While not typically within a lawyer’s scope of advice, it is important that you consider the tax position of the investment and whether any legal protection needs to be sought in this area. For instance, where you expect the investment to qualify for enterprise investment scheme (EIS) relief, it is important to ensure you are happy that the EIS process has been run properly, that advance assurance has been obtained by the company and for you to consider seeking warranties to support any assumptions in this area.
“One way to spread risk is to “syndicate” the investment with a number of other angels.”
One practical way of spreading risk when investing in a private company is to “syndicate” the investment with a number of other angels (reducing each angel’s individual exposure to the company). In addition to spreading financial risk, syndication provides an opportunity for angels to pool their expertise.
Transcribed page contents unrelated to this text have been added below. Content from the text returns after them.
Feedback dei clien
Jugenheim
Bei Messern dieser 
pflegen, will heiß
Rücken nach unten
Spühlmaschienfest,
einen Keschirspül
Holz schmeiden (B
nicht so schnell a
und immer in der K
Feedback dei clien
The best angel syndicates for a specific investment will include angels with knowledge of the relevant market who are able to assist with the commercial due diligence, as well as others with financial acumen able to investigate the Business Plan and model. Angels able to understand the dynamics of the management team and to take a board level role will be key to the future success of the investment and the investors’ relationship with the company and its management.
When operating on a syndicated basis, it is common for one angel in a syndicate to take on a “lead angel” role. Typically, the lead angel will take responsibility for driving the investment process forward and will coordinate input from various advisors to bring the investment to completion.
Where one member of a syndicate is taking a lead angel role, it is important for all syndicate members to understand specifically what responsibilities the lead angel will be undertaking (and what responsibilities each individual angel will still need to perform themselves). It is also important to ensure that all key information is distributed to the entire angel syndicate, and not just to the lead angel.
Where professional advice is sought in relation to an investment, you should take care to understand to whom the relevant advisors are providing their advice. With a syndicated approach, you would need to know whether the advice is being provided to the syndicate as a whole, which would save costs and make for a more efficient transaction, or only to certain specifically identified investors.